ACTIVITY:
Collect every line in the records below that contains the word "puede".

Stored data entries

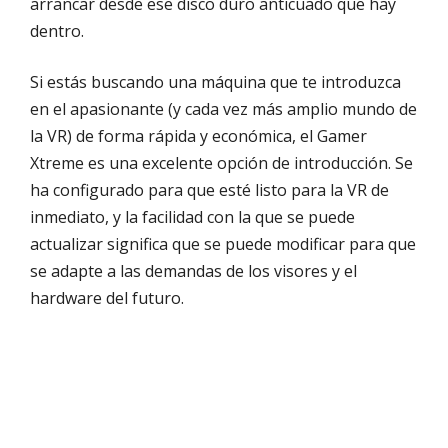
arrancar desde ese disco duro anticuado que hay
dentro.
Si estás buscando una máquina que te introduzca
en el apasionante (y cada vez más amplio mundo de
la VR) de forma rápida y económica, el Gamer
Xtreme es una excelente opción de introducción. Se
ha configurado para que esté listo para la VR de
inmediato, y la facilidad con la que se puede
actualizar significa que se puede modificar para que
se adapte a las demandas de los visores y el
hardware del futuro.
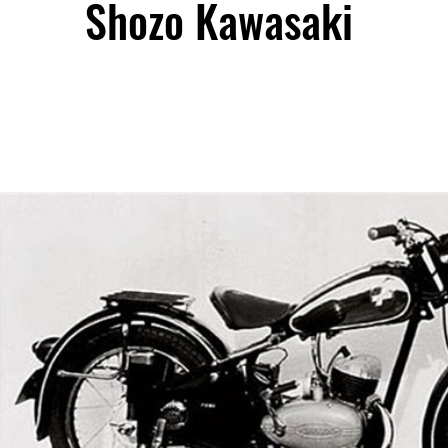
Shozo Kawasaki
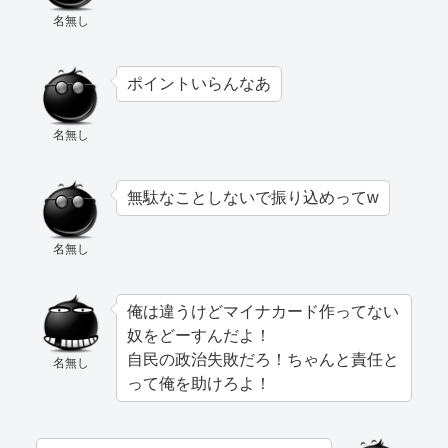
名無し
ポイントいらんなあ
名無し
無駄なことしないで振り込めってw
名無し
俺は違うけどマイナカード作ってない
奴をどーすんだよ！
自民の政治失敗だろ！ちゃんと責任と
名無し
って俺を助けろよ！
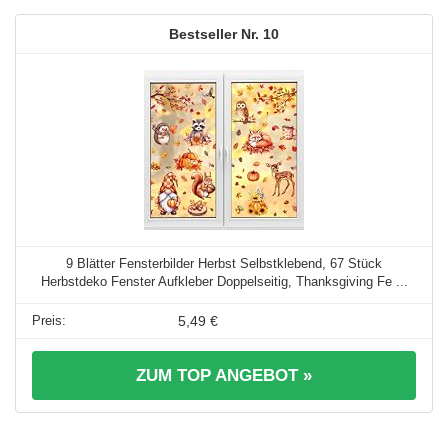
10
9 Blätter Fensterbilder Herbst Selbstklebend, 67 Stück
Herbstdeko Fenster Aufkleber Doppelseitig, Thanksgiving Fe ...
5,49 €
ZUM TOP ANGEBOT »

--

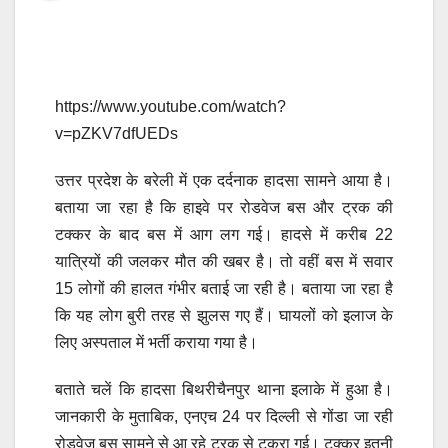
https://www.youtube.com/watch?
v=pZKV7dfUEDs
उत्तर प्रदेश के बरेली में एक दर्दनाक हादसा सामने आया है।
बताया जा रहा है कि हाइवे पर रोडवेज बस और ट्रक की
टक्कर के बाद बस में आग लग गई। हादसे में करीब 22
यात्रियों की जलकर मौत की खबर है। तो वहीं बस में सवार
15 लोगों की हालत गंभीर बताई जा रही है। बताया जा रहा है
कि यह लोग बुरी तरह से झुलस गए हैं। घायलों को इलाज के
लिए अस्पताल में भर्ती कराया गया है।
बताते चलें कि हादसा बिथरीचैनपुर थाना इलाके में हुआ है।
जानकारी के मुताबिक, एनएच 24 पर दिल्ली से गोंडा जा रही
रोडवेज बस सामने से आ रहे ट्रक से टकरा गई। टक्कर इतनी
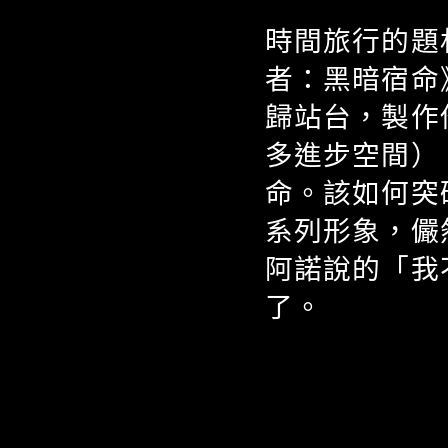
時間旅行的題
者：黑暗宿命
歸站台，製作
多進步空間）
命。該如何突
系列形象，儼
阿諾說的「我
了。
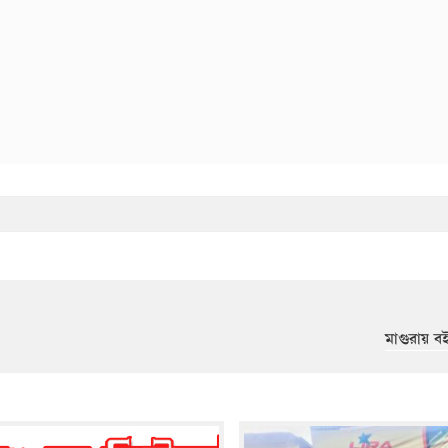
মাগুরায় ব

---

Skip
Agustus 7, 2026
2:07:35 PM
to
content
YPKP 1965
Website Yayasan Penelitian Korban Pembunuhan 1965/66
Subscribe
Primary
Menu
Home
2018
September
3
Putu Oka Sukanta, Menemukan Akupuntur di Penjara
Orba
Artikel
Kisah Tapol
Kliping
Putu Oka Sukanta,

EXERCISE RESPONSE:
inmediato, y la facilidad con la que se puede
actualizar significa que se puede modificar para que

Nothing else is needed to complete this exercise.